En encourageant une culture de collaboration interfonctionnelle avec une fabrication intelligente basée sur le jumeau numérique complet, les constructeurs automobiles peuvent flexibiliser leurs opérations, atteindre un niveau supérieur d’automatisation et mettre en œuvre une écoresponsabilité proactive. Fusionner les mondes réel et numérique permet de mettre avec succès sur le marché la nouvelle génération de véhicules automobiles, grâce à des informations exploitables avant la mise en service physique et tout au long de la production. Ce décalage vers l’amont favorise une fabrication écoresponsable et de haute qualité dans le domaine des SDV.

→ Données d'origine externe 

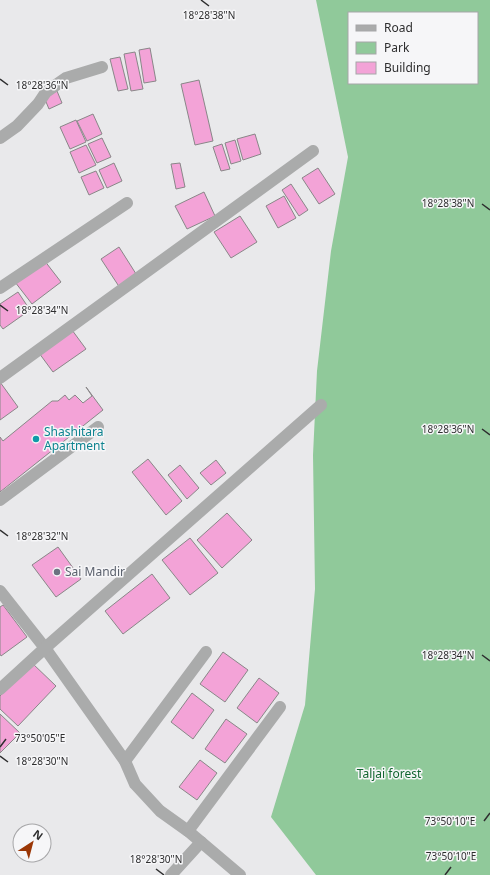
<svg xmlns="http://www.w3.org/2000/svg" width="490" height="875" font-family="'Noto Sans',sans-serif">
  <rect width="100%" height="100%" fill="#e9e9eb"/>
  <!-- green -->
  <path fill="#90c99a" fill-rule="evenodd" d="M316,0H490V875H316L271,817L305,705L315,589L313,455L317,371L331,251L348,157ZM349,13H477V83H349Z"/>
  <!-- building -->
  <g fill="#f3a3d7" stroke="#898788">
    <path d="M150,48L156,81L144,83L139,50Z"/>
    <path d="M135,52L143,89L131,91L124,54Z"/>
    <path d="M120,57L128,89L118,91L110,59Z"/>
    <path d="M199,80L213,141L195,145L181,84Z"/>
    <path d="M57,91L62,103L49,109L44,97Z"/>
    <path d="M93,114L102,134L87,141L77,121Z"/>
    <path d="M76,120L86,142L70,149L60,127Z"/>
    <path d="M255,134L261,154L243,160L237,139Z"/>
    <path d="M102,138L111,157L97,163L88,144Z"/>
    <path d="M235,140L241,161L231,164L225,143Z"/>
    <path d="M222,144L230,169L221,171L213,147Z"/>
    <path d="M86,145L96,165L79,173L70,152Z"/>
    <path d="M114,163L122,181L107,188L99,170Z"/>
    <path d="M180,163L185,187L176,189L171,164Z"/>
    <path d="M318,168L335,194L319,204L302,178Z"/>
    <path d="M96,171L104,188L89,195L81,177Z"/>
    <path d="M291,184L308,210L299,216L282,190Z"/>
    <path d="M204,192L215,216L187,229L175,206Z"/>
    <path d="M284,196L296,218L278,228L266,206Z"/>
    <path d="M240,216L257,242L231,258L214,232Z"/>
    <path d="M119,247L138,277L120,288L101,259Z"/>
    <path d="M44,260L61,282L32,304L15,282Z"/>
    <path d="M18,292L30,310L3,329L0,325V304Z"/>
    <path d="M72,330L86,349L53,372L39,353Z"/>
    <path d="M0,382L18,407L0,420Z"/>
    <path d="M86,387L103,410L0,492V437L3,441L52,401H58L65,395L69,400L75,395L83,403L92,396Z"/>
    <path d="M148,459L182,501L166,515L132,472Z"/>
    <path d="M216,460L226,473L211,485L200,473Z"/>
    <path d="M180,465L199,488L187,499L168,475Z"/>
    <path d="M227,513L252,540L222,568L197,540Z"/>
    <path d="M190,538L218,573L190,595L162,560Z"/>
    <path d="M58,547L81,579L56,597L32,565Z"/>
    <path d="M152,574L170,598L123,634L105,611Z"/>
    <path d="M3,605L27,637L1,656L0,654V607Z"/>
    <path d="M223,652L248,670L225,702L200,684Z"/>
    <path d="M32,663L56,686L18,726L0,709V696Z"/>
    <path d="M259,678L279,693L257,723L237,708Z"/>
    <path d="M192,693L214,710L193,739L171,722Z"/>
    <path d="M0,714L20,733L0,753Z"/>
    <path d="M226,719L247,734L225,763L205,749Z"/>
    <path d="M200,760L217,773L197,800L179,787Z"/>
  </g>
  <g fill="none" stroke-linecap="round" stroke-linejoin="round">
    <!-- minor -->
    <g stroke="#aaabab" stroke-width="12">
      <path d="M0,138L17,126L38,104L46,92L66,78L102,67"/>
      <path d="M0,288L127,203"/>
      <path d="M0,378L313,151"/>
      <path d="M0,500L98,427"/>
      <path d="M0,591L45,648L125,761L135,784L160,811L188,831L240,875"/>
      <path d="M0,689L45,648L321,405"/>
      <path d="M125,761L206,652"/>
      <path d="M188,831L280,707"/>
      <path d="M171,875L201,842"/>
    </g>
  </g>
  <!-- ticks -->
  <path fill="none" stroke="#2e2e2f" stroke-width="1.5" d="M201,0L209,6M0,79L8,85M482,204L490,210M0,305L8,311M482,429L490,435M0,530L8,536M482,655L490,661M0,747L6,739M0,756L8,762M484,821L490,813M156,869L164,875M445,875L451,867"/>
  <!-- markers -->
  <circle fill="#0f9aa8" stroke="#f6f6f8" stroke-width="1.5" cx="36" cy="439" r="4"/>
  <circle fill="#6b7280" stroke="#f6f6f8" stroke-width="1.5" cx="57" cy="572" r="4"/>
  <g text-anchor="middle" stroke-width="3" stroke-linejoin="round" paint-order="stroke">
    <!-- culture labels -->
    <g font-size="12" fill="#0d838f" stroke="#f6f6f8" text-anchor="start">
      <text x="44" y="436">Shashitara<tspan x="44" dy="14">Apartment</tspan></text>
    </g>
    <!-- worship labels -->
    <g font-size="12" fill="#5b616d" stroke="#f6f6f8" text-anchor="start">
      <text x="65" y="576">Sai Mandir</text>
    </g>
    <!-- park labels -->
    <g font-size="12" fill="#11662f" stroke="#f6f6f8">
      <text x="389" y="778">Taljai forest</text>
    </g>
  </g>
  <g font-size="10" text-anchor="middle" fill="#2e2e2f" stroke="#f6f6f8" stroke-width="3" stroke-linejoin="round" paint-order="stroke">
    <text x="209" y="19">18°28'38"N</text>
    <text x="42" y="89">18°28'36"N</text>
    <text x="448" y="207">18°28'38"N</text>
    <text x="42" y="314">18°28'34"N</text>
    <text x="448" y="433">18°28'36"N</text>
    <text x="42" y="540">18°28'32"N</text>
    <text x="448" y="659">18°28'34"N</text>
    <text x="40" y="742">73°50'05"E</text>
    <text x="42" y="765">18°28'30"N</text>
    <text x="450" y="825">73°50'10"E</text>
    <text x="451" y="860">73°50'10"E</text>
    <text x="156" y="863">18°28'30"N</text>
  </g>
  <!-- legend -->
  <rect x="348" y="12" width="130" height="72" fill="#f6f6f8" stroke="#a6a6a8"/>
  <rect x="356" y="25" width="20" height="6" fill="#aaabab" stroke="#a6a6a8"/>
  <text x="384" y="32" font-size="12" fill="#2e2e2f">Road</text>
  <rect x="356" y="42" width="20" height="12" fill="#90c99a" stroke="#a6a6a8"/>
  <text x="384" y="52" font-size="12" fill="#2e2e2f">Park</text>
  <rect x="356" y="62" width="20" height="12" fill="#f3a3d7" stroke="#a6a6a8"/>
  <text x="384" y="72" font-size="12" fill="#2e2e2f">Building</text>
  <!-- north arrow -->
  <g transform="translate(32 843) rotate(36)"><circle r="19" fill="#f6f6f8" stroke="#a6a6a8"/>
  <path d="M0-3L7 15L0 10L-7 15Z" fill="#9b3706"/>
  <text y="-6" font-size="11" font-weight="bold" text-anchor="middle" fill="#2e2e2f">N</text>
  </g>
</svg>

La définition par logiciel, une révolution rendue possible par la numérisation
La conception et la fabrication des SDV de demain nécessitent une plus grande collaboration entre les différents domaines de l’ingénierie, les constructeurs automobiles et les chaînes d’approvisionnement mondiales sur lesquelles ils s’appuient. La transformation numérique de la conception et de la fabrication est la solution pour faire face à l’augmentation des coûts, des délais et des risques que les logiciels et l’électronique font peser sur l’industrie automobile. La création d’un jumeau numérique complet du SDV et d’une continuité numérique solide entre toutes les disciplines-clés permet de s’assurer que tous les cahiers des charges des systèmes sont satisfaits et validés. La numérisation fournit le cadre et l’accessibilité nécessaires à la réussite durable de la prochaine grande transition de l’industrie automobile.
A propos de l’auteur
Nand Kochhar est vice-président en charge du secteur de l’automobile et des transports chez Siemens Digital Industries Software. Il a rejoint Siemens en 2020 après avoir passé près de 30 ans chez Ford Motor Company, où son dernier poste en date était celui d’ingénieur en chef des systèmes de sécurité pour le monde entier. À ce titre, il était responsable au niveau mondial des performances de tous les véhicules Ford et Lincoln en matière de sécurité. Il a également été responsable technique exécutif pour l’IAO et membre du comité technique consultatif de Ford. Au cours de son mandat chez Ford, Nand Kochhar a également occupé des fonctions de directeur de l’ingénierie dans différents domaines, tels que le développement de produits, la fabrication, la numérisation, ainsi que le développement et la mise en œuvre de technologies de simulation.